Go, you know, the thing

There's a weird game design thing I notice often where things are balanced based on how powerful or even just "cool" an ability sounds rather than anything to do with its actual efficacy. Once you notice this is a thing you start to see it everywhere, even places where it doesn't exist, and begin to wonder whether programmers as a class literally hate fun. Now you too must share in my hallucinatory curse.

Let's look at an example. In Hollow Knight, there is a resource called SOUL that is used to heal or cast offensive spells. Healing costs 33% of your baseline SOUL capacity and requires you to stand still for a second or so, meaning you either have to do it in a safe area or be familiar enough with a particular battle to know where there are safe windows to heal. This is an extremely central mechanic, and a large part of so-called gitting gud revolves around getting better at dodging so more of your SOUL can be used for attacking.

Another central mechanic is the charm system. Wearing charms can make the player stronger in very powerful, but often very specific ways, and the system is limited, of course: you have a finite amount of charm notches and each charm uses up a specific number of them. For a rough idea of how valuable an individual notch is: you start with three, and can find up to eight more over the course of the game.

Now, let's compare two different charms:

The charm "Deep Focus." It is made of pink crystal with what looks like metal banding.
Deep Focus costs four charm notches. Unlocking it requires you to access a secret room as well as possess an advanced movement ability. While wearing this charm, healing is much slower, but heals two masks instead of one, effectively halving the SOUL cost of healing.

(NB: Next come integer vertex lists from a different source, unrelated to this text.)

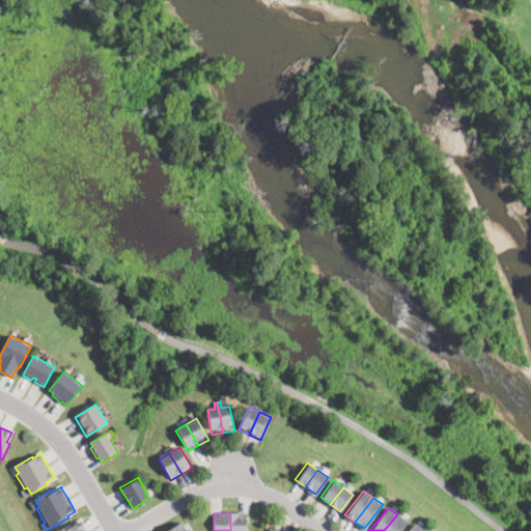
[(230,530),(230,513),(239,513),(242,513),(242,515),(245,515),(245,530),(230,530)]
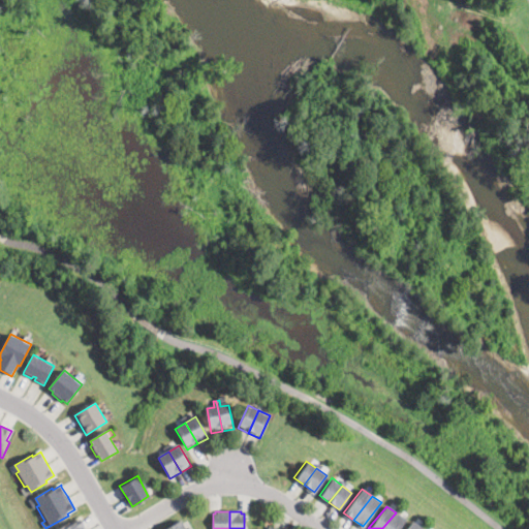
[(382,528),(396,512),(405,519),(398,528),(382,528)]
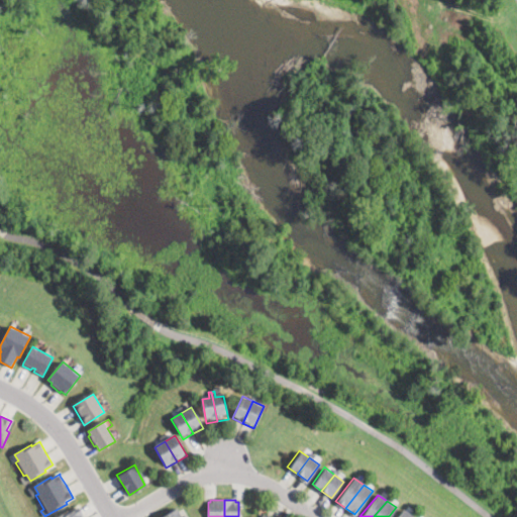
[(79,509),(84,516),(59,516),(71,510),(72,512),(79,508),(79,509)]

The charm "Grubsong." It appears to be made of many grub heads. It's cute, I promise.
Gubsong costs one charm notch. Unlocking it requires rescuing a modest number of grubs, which are a common reward for exploration and optional challenges. This is fairly easy to do pretty early on, even if playing the game blind. While wearing this charm, the player will gain 15% of their baseline SOUL meter when they get hit.

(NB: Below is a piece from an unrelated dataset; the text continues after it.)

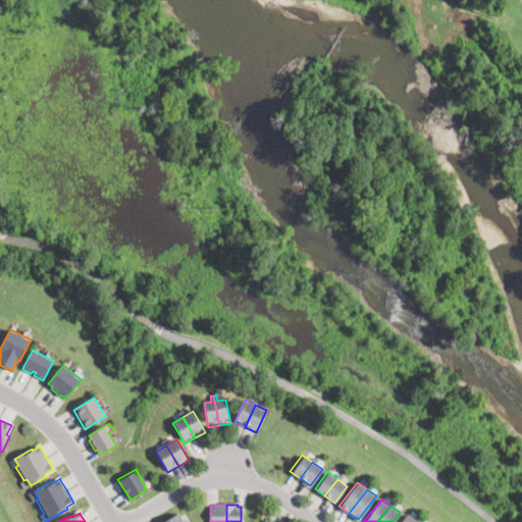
[(162,521),(178,513),(184,521),(162,521)]
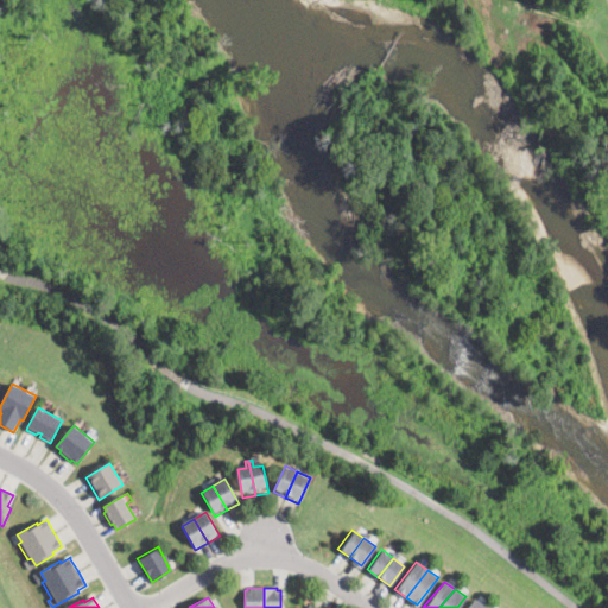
[(488,607),(474,597),(467,607),(488,607)]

If you know how to multiply, the issue here should be fairly glaring, but if you're scratching your head:

In order for double healing to be useful, you need to be hit twice. In this case, Deep Focus will save you 33% SOUL, while Grubsong will generate 30% soul for one fourth of the cost. That's just in terms of the number of notches. It's not factoring in what a massive liability slow healing is, or how it doesn't offer granularity - if you're just topping up with one missing mask, the healing process is still slowed and you get no cost reduction whatsoever. And speaking of granularity, taking up over a third of all the charm notches it is possible to have means part of Deep Focus's effective cost is the reduced flexibility it gives you in how you set up the rest of your build, so if anything it should be more than four times as effective as a one-notch charm with a similar effect.

You might think to mention that there are enemies that do two masks of damage and Grubsong is worse against these, and that's true. It's still about twice as good per charm notch, and those three extra notches could be going to, I dunno, 50% more melee damage or something else equivalent in value to 1.5% extra soul whenever you get hit.

(oh, also, Grubsong has useful hidden interactions with other charms that are decent on their own. Deep Focus has only one hidden interaction, and it's to buff one of the worst charms in the game in a way that doesn't even make it much better)

Now let us be cleah, I don't really begrudge or look down on any player that thinks Deep Focus is a better charm than Grubsong, for a couple reasons. First of all, these numbers aren't displayed in the game anywhere, and it's all but impossible to tell the precise level of the SOUL meter by eyeballing alone. And second, the effect of Deep Focus sounds cool, and the effect of Grubsong sounds pretty weak.

What this is actually about is the developers inexplicably making this terrible charm that's acquired late-ish cost so much space in your loadout, despite them having direct access to the exact numbers. It makes no sense at all. It's not like there's any thematic significance to Deep Focus where it sucks to make some kind of point, either. It just sucks.

This is not supposed to be an in-depth analysis of this phenomenon and why it occurs, just a thing where I point out it exists and provide an example. Sorry if you expected otherwise.